In questo gioco di specchi e illusioni, di finzione e presa di distanze di ognuno che è diventata la campagna elettorale siciliana, l’intero centrodestra diventa la grande trattoria, dove il Cavalier Silvio Berlusconi ha ricominciato a preparare le sue consuete pietanze, mentre il Biscione in prima serata, come non accadeva da tempo immemore, trasmette una lunga intervista a Maurizio Costanzo.
È lui che, a metà giornata, fa sapere che non è disponibile a nessun comizio assieme a Salvini perchè “noi — dicono i suoi – qui abbiamo almeno il 15 per cento, lui il tre…”.

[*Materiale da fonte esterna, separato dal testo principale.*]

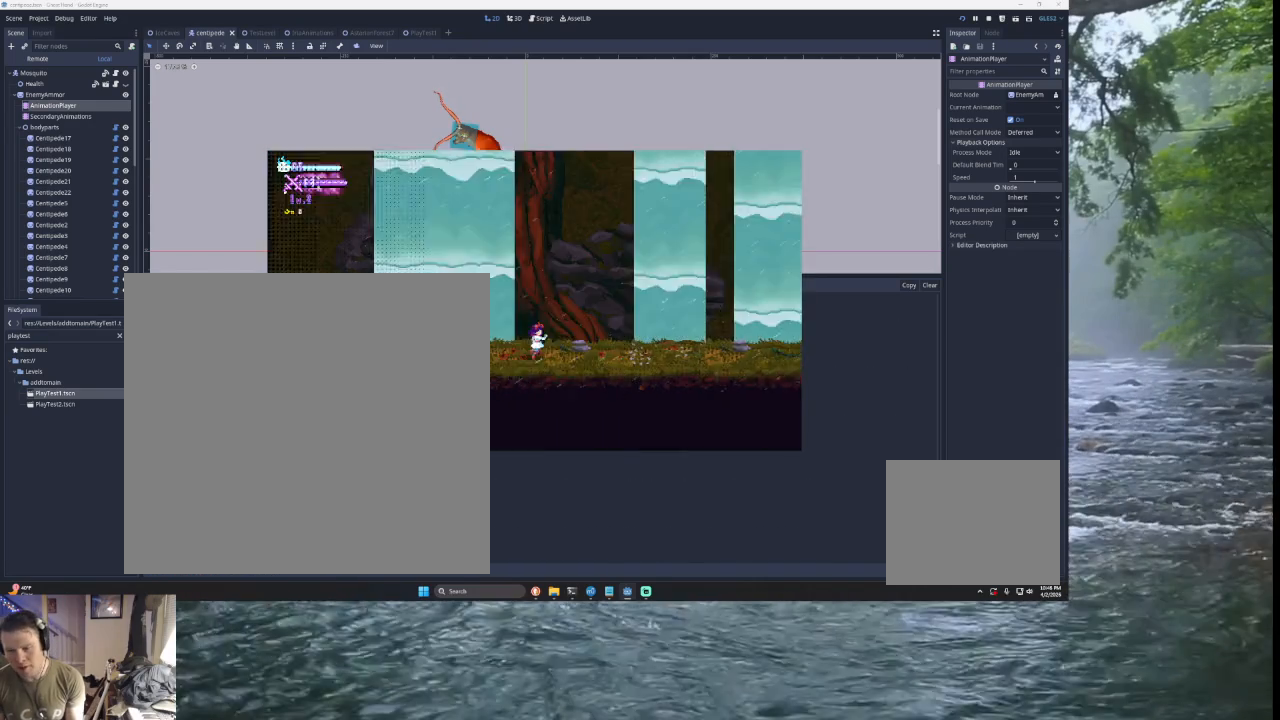
{"buttons": [], "left_stick": "right", "right_stick": "center", "events": [[100, "TRIANGLE", "down"], [367, "TRIANGLE", "up"]]}
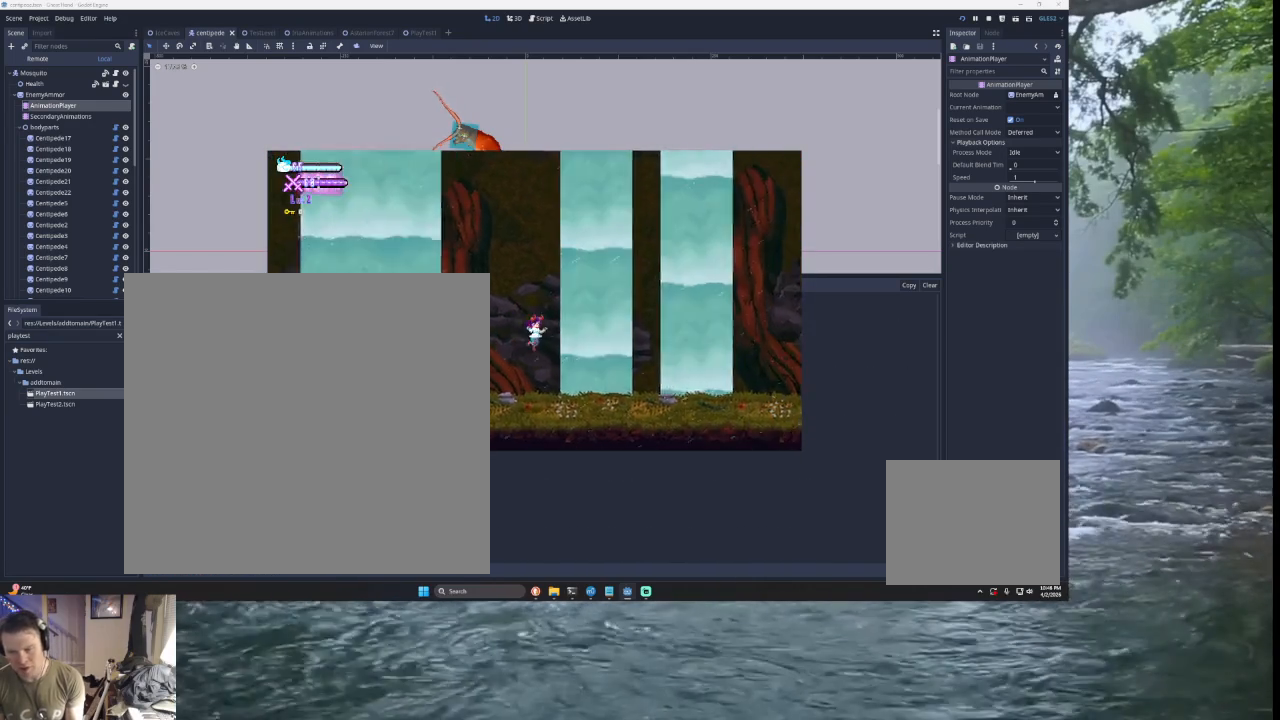
{"buttons": ["TRIANGLE"], "left_stick": "right", "right_stick": "center", "events": [[333, "TRIANGLE", "down"]]}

L’intento malcelato è di ridimensionare gli alleati, chiamati con distacco “il signor Salvini” e “la signora Meloni” e con essi un candidato mai avvertito come suo.
Spifferano gli azzurri siculi che “Musumeci ha fatto degli errori” e “il presidente è dovuto venire a raddrizzare una campagna elettorale che aveva compromesso in tv con la storia degli impresentabili”.
Frasi che equivalgono a dire, con la furbizia di sempre, che insomma se si vince è merito di Berlusconi e se si perde è colpa di Musumeci.
Non certo delle liste e di quegli “impresentabili” che restano il nodo irrisolto di questo finale di campagna elettorale, innominati nell’America berlusconiana, fatta di rimozioni sulla legalità , in un sogno in cui “tutto lecito”.
Nello Musumeci invece urla “dobbiamo liberarci dalla mala pianta della mafia che cerca sempre alleati, la dobbiamo estirpare”.
Quando arriva alla Trattoria del Cavaliere, il candidato presidente si ferma a parlare con un amico, di fronte alle cucine. “Mi voti?”, chiede. E davanti alla titubanza dell’altro, dice fiero: “Hai dubbi sulla mia onestà ? Io il giorno dopo li mando tutti a fare in c..o”.
Benvenuti nel centrodestra dell’uomo delle stelle.